Another example of community playing a critical role is Our Town, a 10-year mental health initiative funded by the The Fay Fuller Foundation. Its aim is to equip South Australian towns and regions to be ‘mentally healthy’  by addressing mental health beyond the health system. The towns are working on shifting unhealthy aspects of local cultures, stigma, discrimination and local economic challenges. To do this, they’ve been supported with a year of capability building in mental health, community leadership and innovation skills.

In 2020, the Fay Fuller Foundation also funded the TACSI project Community Responders, which set out to discover what South Australians want and need when it comes to mental health crises. Led by passionate young people with lived experience of mental health, this project saw these young people spend several months gathering insights from their communities. Then, after a deep co-design process, they produced nine community roles and conversation tools, which we now intend to test within the community, including schools, workplaces and sporting clubs.

COVID-19, the recession, and the climate emergency are creating unprecedented levels of psychological stress, isolation and uncertainty that we’re not equipped to deal with. The resulting decline in mental health is a wellbeing challenge that also has dire consequences for our economy. The prime minister is right – now is the time for an inflection point in how we address our national mental health.
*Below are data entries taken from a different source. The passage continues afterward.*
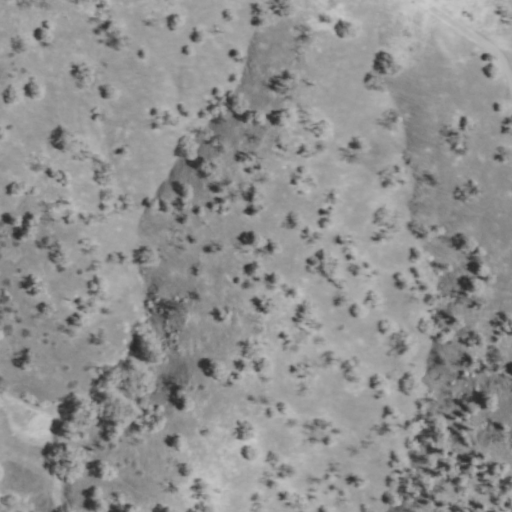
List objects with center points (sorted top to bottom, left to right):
road: (56, 231)
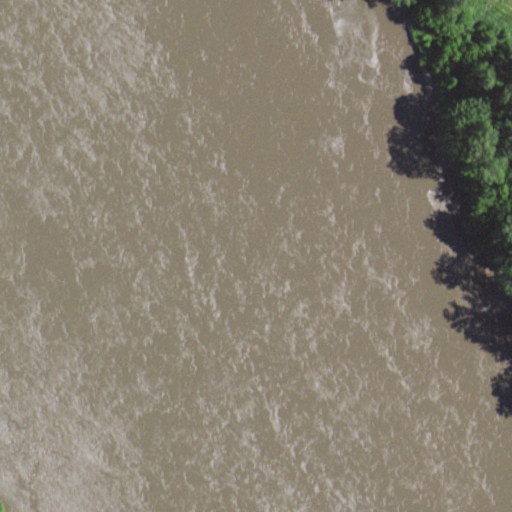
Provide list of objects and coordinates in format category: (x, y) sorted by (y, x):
river: (141, 260)
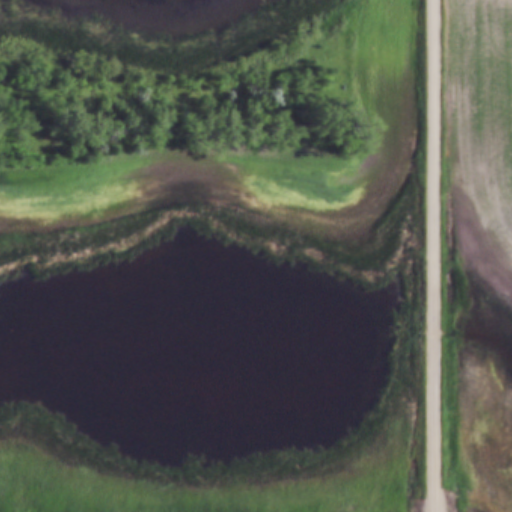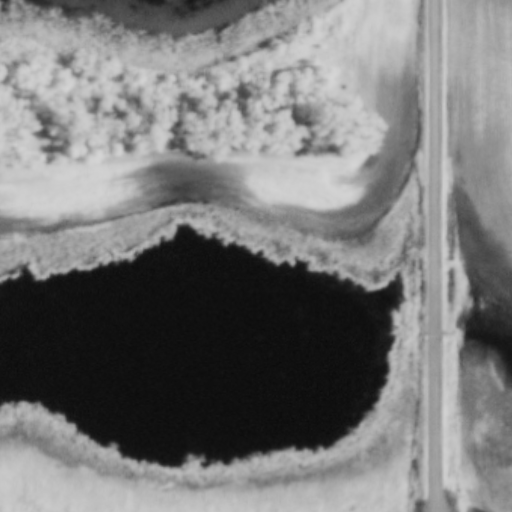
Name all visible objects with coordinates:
road: (428, 256)
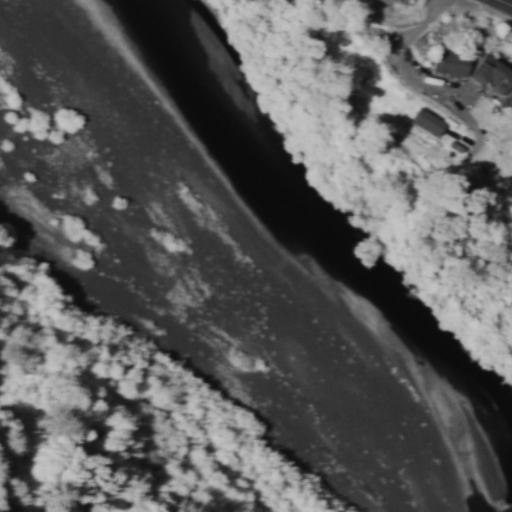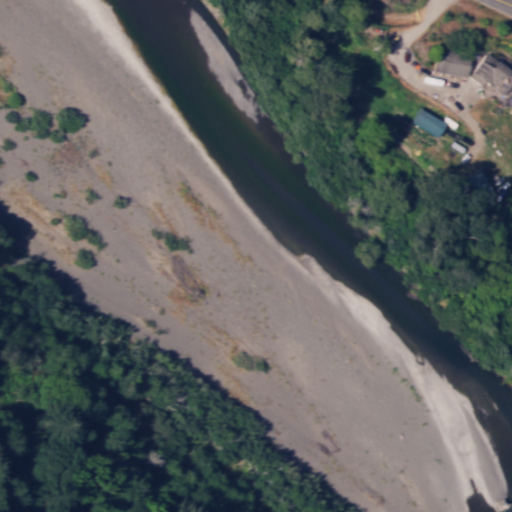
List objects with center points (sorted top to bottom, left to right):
road: (506, 1)
building: (447, 62)
building: (487, 73)
building: (423, 121)
river: (23, 195)
river: (64, 208)
river: (295, 348)
railway: (21, 471)
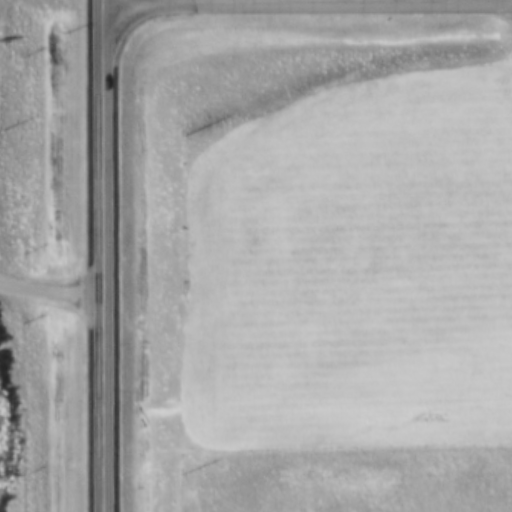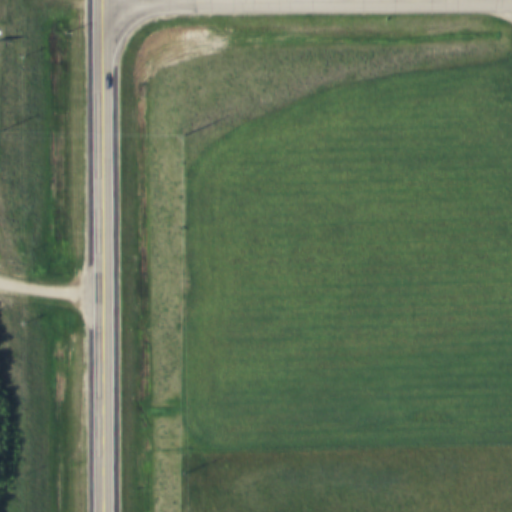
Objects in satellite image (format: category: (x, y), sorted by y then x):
road: (306, 2)
road: (103, 255)
road: (51, 292)
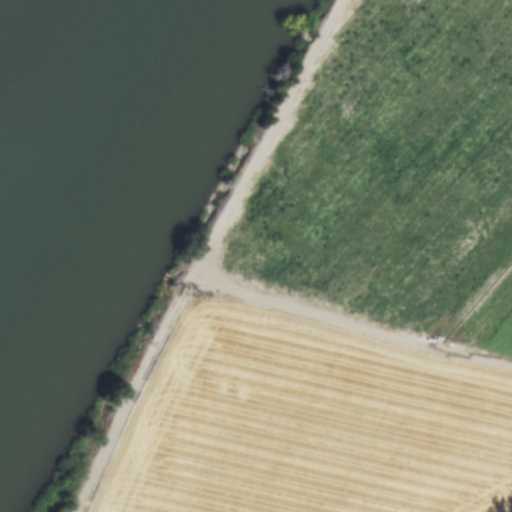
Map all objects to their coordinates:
river: (42, 79)
road: (201, 253)
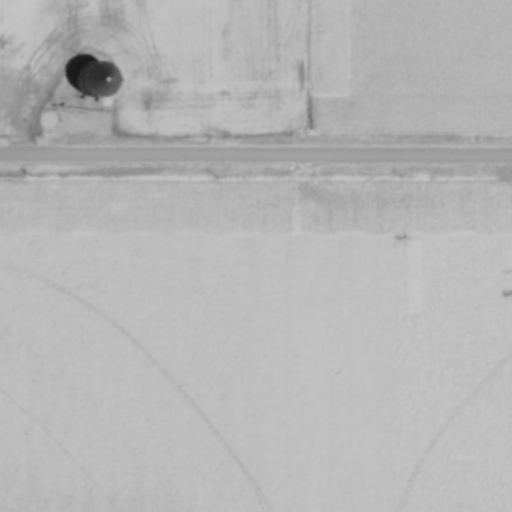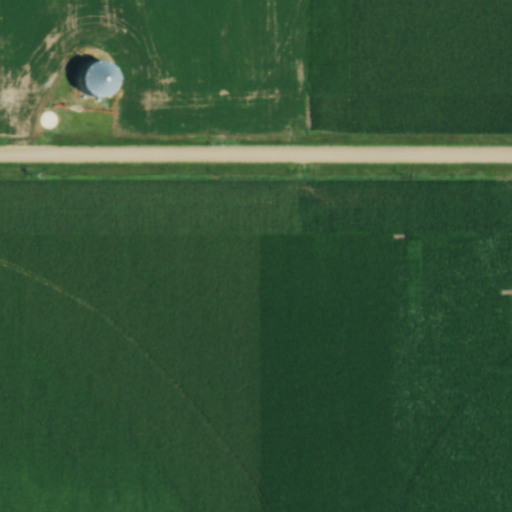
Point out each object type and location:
building: (53, 119)
road: (256, 153)
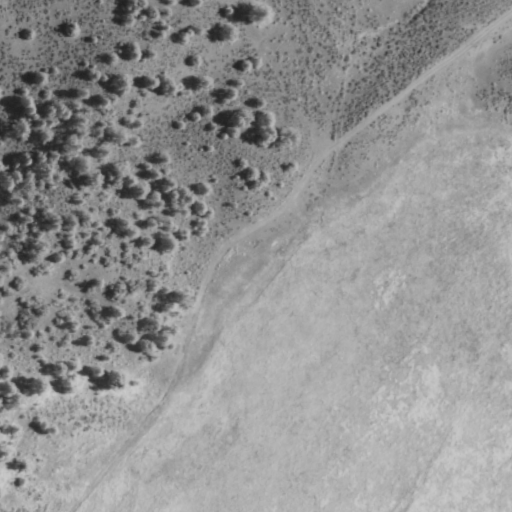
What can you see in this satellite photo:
road: (251, 225)
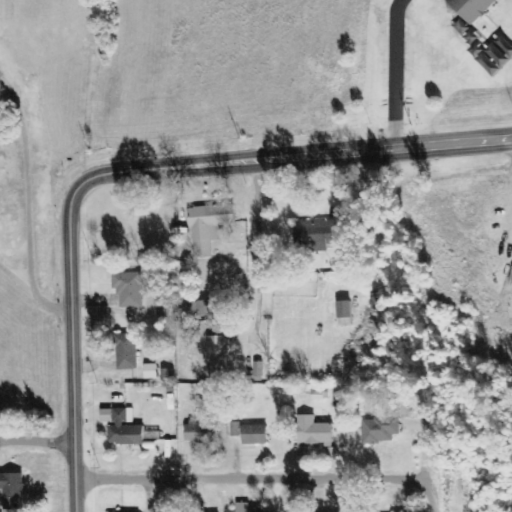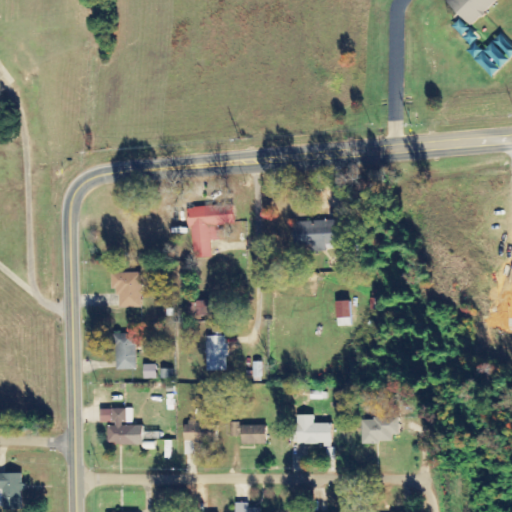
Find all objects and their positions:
building: (471, 9)
building: (471, 9)
building: (492, 54)
road: (396, 71)
road: (274, 153)
building: (208, 228)
building: (317, 234)
building: (128, 289)
building: (209, 308)
building: (344, 314)
building: (126, 352)
building: (217, 353)
road: (72, 366)
building: (150, 372)
building: (120, 427)
building: (380, 430)
building: (314, 432)
building: (202, 433)
road: (37, 434)
building: (251, 434)
road: (276, 470)
building: (254, 510)
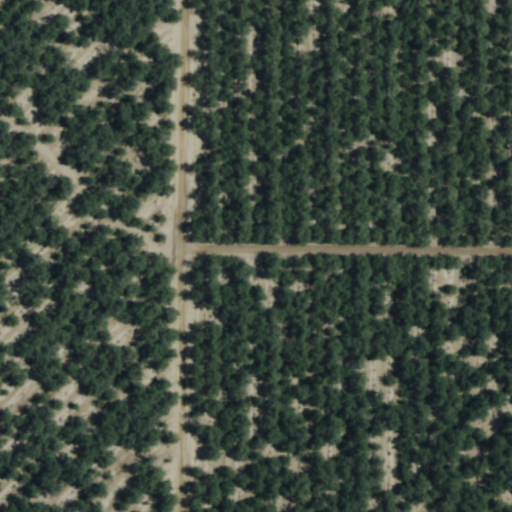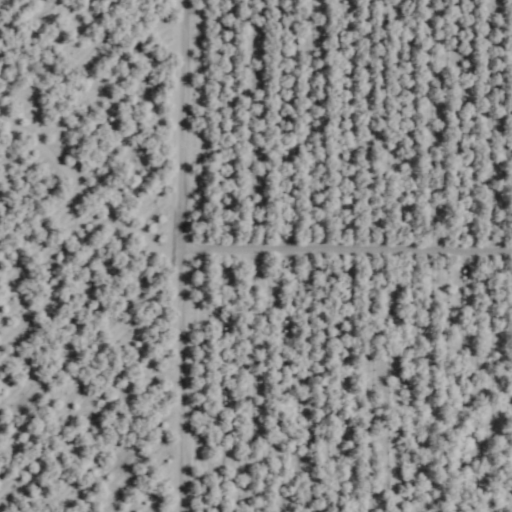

We think three things need to happen next:

  1. Properly resource and incentivise the changes in culture and capability that the system needs to become person-centred. For example, through a fund for capability building, new institutions to build capability, a common framework for assessing person-centred practices, funding flows that encourage co-production, and awards for excellence in person centred decision making.
  2. Catalyse the creation of new mental health roles and responses in our communities. For example, through a fund for community-led innovation, technical support for community innovation teams, and a centre of excellence to spread what works from community to community.
  3. Model person-centred working by putting community members, including those with experience of mental ill-health, at the centre of decision making about implementation of mental health reforms. For example, through paid roles in implementation teams and through a board of governance with a majority of community members.

Australia has already shown we can create pockets of innovation that authentically place people and communities at the centre – the challenge now is to do this at scale and with pace.